Pemeriksaan medis seperti MRI atau EEG bukanlah alat standar untuk mendeteksi dyscalculia, ketidakmampuan belajar tertentu yang mempengaruhi kemampuan matematika. Sementara metode tradisional mengandalkan penilaian perilaku dan tes pendidikan, beberapa penelitian mengeksplorasi potensi neuroimaging dan EEG sebagai alat diagnostik tambahan. Namun, metode ini belum ditetapkan sebagai prosedur diagnostik definitif untuk diskalkulia. Di bawah ini adalah eksplorasi lanskap penelitian saat ini mengenai penggunaan MRI dan EEG dalam mendeteksi diskalkulia.
EEG dalam Deteksi Dyscalculia
- EEG telah diselidiki sebagai alat potensial untuk mengidentifikasi kesulitan matematika. Sebuah studi menganalisis sinyal EEG selama tugas aritmatika mental, dengan fokus pada fitur seperti rasio amplitudo pita theta terhadap alfa, yang dapat berfungsi sebagai penanda kesulitan matematis (Nassehi et al., 2020).
- Studi ini menunjukkan bahwa EEG dapat memberikan metode diagnostik alternatif untuk diskalkulia, menawarkan cara non-invasif untuk menilai aktivitas otak yang terkait dengan pemrosesan matematis (Nassehi et al., 2020).
Studi MRI dan Neuroimaging
- MRI fungsional (fMRI) telah digunakan untuk mengeksplorasi korelasi saraf diskalkulia. Namun, sebuah penelitian yang signifikan tidak menemukan perbedaan yang konsisten dalam aktivasi otak antara anak-anak dengan dan tanpa diskalkulia selama tugas yang melibatkan pemrosesan angka dasar, aritmatika mental, dan memori kerja visuospasial (Kwok et al., 2023).
- Kurangnya temuan signifikan dalam studi fMRI menunjukkan bahwa diskalkulia mungkin tidak terkait dengan aktivasi otak atipikal yang dapat dideteksi oleh teknik neuroimaging saat ini (Kwok et al., 2023).
Metode Diagnostik Tradisional
- Deteksi diskalkulia secara tradisional melibatkan serangkaian tes pendidikan dan psikologis, seperti Tes Pencapaian Woodcock-Johnson, Tes Berbasis Kurikulum (CBT), dan Tes Pencapaian Rentang Lebar (WRAT)Â (Giri et al., 2020)Â (Subramanyam et al., 2019).
- Tes ini dievaluasi secara manual dan dianggap sebagai pendekatan standar untuk mendiagnosis diskalkulia, dengan fokus pada kinerja individu dalam tugas-tugas matematika relatif terhadap usia dan tingkat pendidikan mereka (Subramanyam et al., 2019).
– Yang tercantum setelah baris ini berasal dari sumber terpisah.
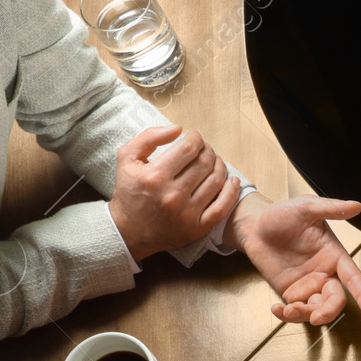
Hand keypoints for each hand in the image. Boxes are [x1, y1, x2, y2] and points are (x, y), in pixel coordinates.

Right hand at [108, 124, 241, 260]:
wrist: (128, 232)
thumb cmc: (129, 191)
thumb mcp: (127, 159)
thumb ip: (149, 137)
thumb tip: (178, 129)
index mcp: (155, 175)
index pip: (189, 148)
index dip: (196, 138)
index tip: (193, 137)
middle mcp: (172, 195)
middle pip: (204, 163)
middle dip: (207, 150)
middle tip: (203, 149)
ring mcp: (187, 213)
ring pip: (216, 181)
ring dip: (219, 166)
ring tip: (213, 161)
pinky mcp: (197, 228)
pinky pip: (223, 207)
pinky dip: (232, 191)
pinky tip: (232, 181)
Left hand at [227, 194, 360, 325]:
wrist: (254, 225)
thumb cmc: (281, 214)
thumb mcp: (306, 207)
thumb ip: (331, 208)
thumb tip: (356, 206)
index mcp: (333, 255)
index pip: (353, 278)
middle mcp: (324, 273)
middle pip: (336, 300)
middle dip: (329, 312)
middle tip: (316, 317)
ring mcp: (307, 285)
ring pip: (316, 309)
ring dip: (306, 315)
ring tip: (289, 310)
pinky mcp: (290, 293)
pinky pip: (295, 311)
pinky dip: (288, 316)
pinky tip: (279, 309)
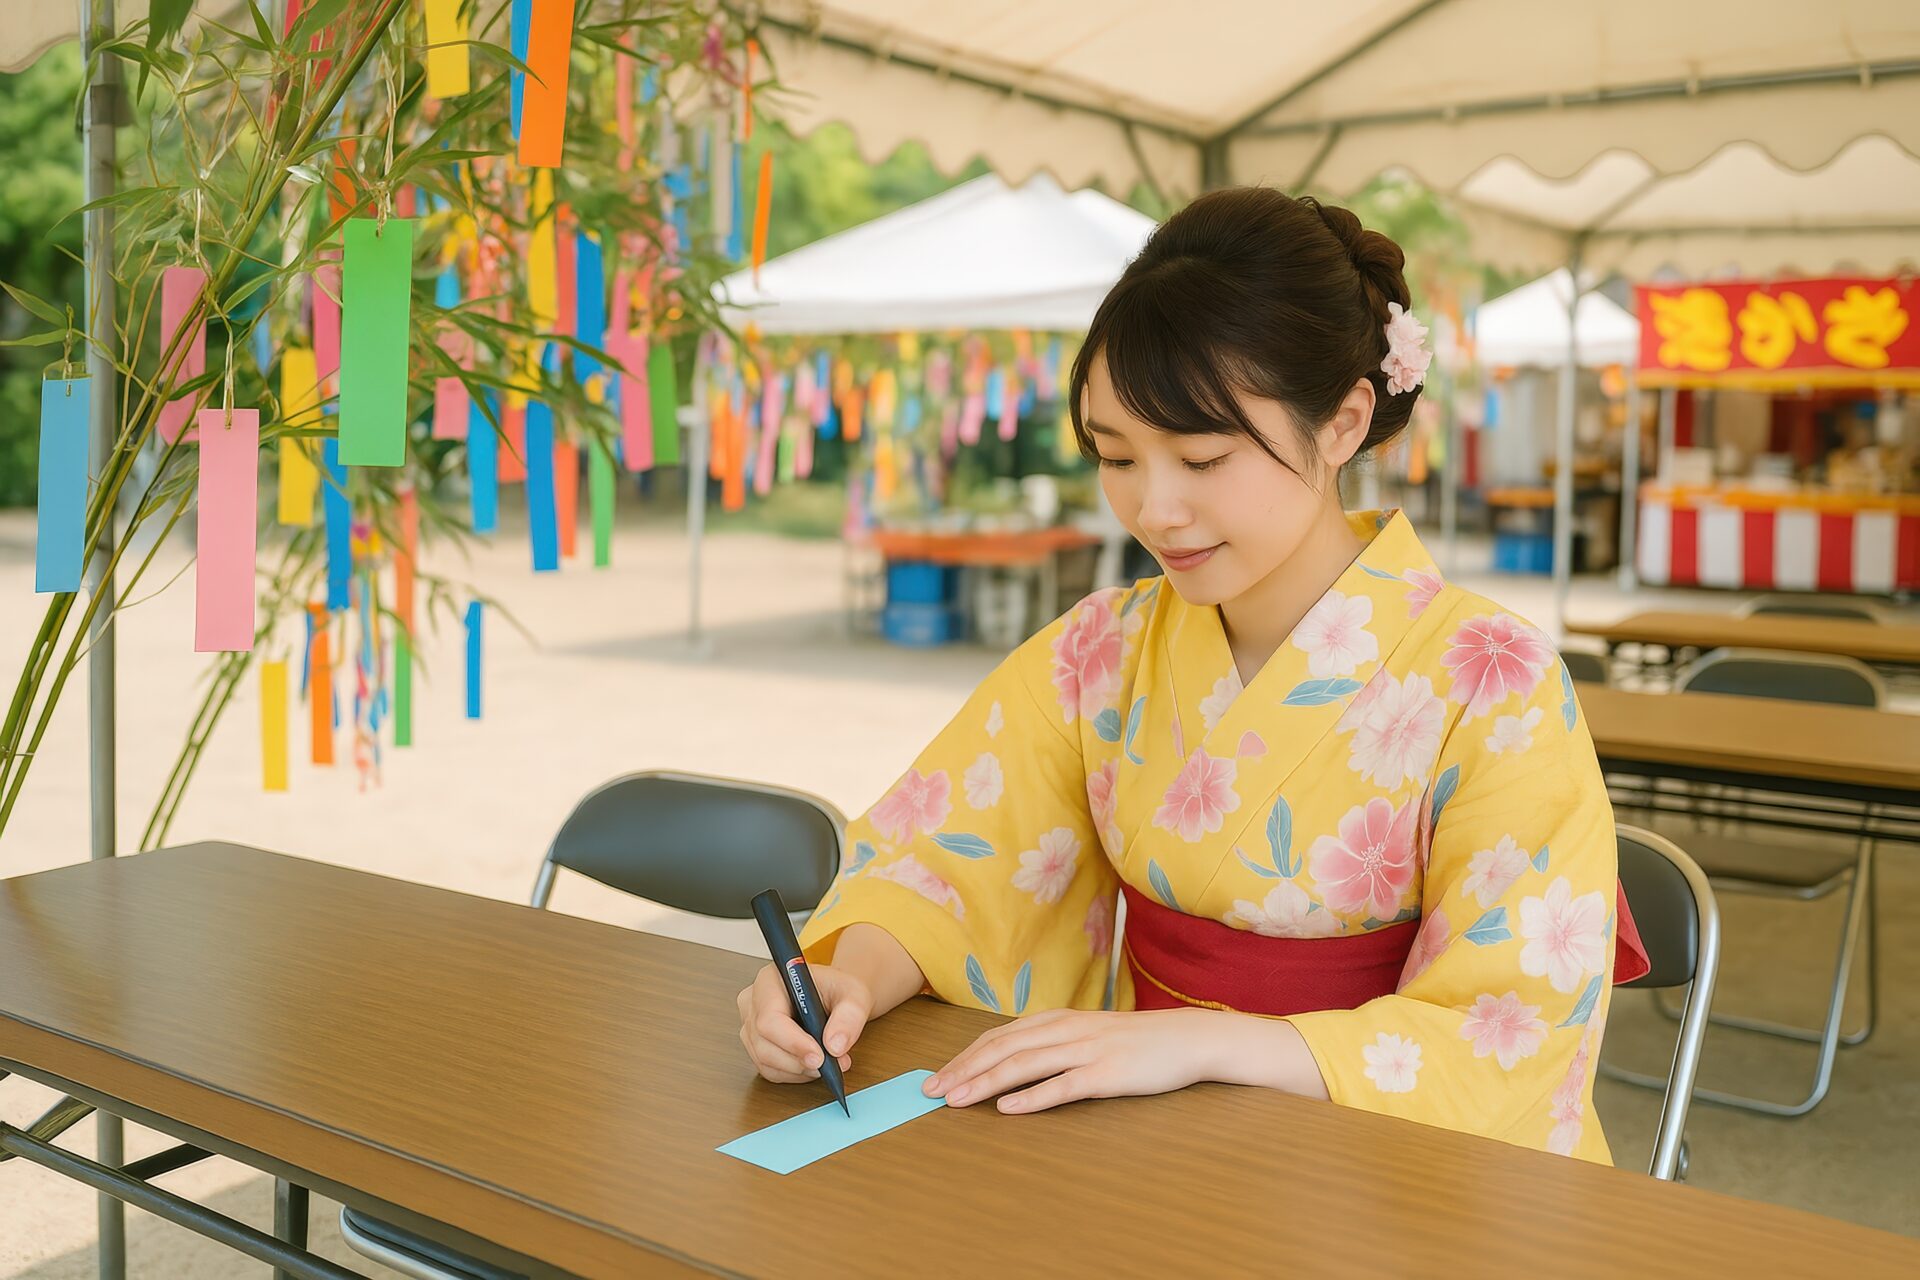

Pendekatan Pembelajaran Mesin
- Penelitian terbaru telah mengeksplorasi penggunaan algoritma pembelajaran mesin untuk meningkatkan deteksi diskalkulia. Teknik seperti Mesin Vektor Dukungan, regresi logistik, dan pohon keputusan sedang dikembangkan untuk memprediksi diskalkulia berdasarkan hasil tes dan data perilaku (Dhingra et al., 2021) (Devi & Kavya, 2021).
- Pendekatan ini bertujuan untuk merampingkan proses diagnostik dan memberikan identifikasi dini individu berisiko, berpotensi melengkapi metode tradisional (Dhingra et al., 2021) (Devi & Kavya, 2021).
Sementara EEG dan MRI menawarkan kemungkinan menarik untuk memahami dasar saraf diskalkulia, mereka belum praktis atau dapat diandalkan untuk diagnosis klinis. Standar saat ini tetap penilaian perilaku dan pendidikan, dengan teknologi yang muncul seperti pembelajaran mesin menunjukkan harapan untuk kemajuan di masa depan. Penelitian lebih lanjut diperlukan untuk menetapkan kegunaan neuroimaging dan EEG dalam mendiagnosis diskalkulia, yang berpotensi mengintegrasikan metode ini dengan penilaian tradisional untuk pendekatan yang lebih komprehensif.